Task directions: Copy out each of the lines below word for word, leaving out the pictures.

Extracted information:
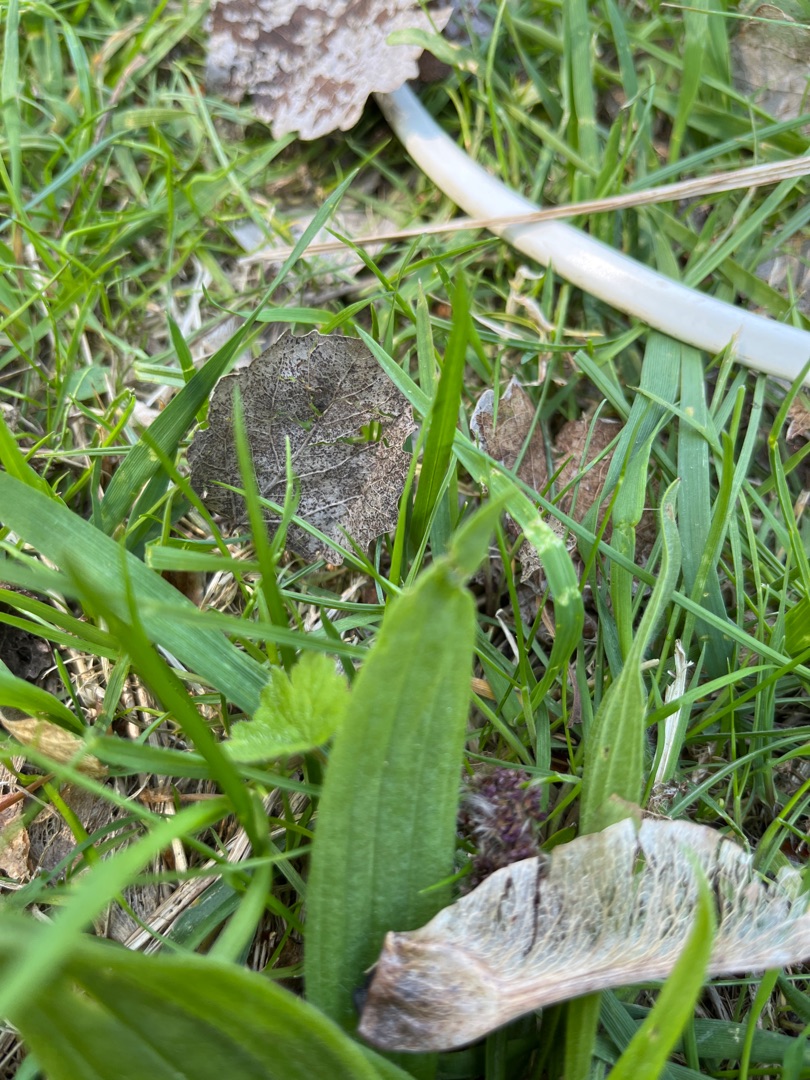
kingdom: Plantae
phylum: Tracheophyta
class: Magnoliopsida
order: Lamiales
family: Plantaginaceae
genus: Plantago
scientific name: Plantago lanceolata
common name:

Task answer:
kingdom: Plantae
phylum: Tracheophyta
class: Magnoliopsida
order: Lamiales
family: Plantaginaceae
genus: Plantago
scientific name: Plantago lanceolata
common name:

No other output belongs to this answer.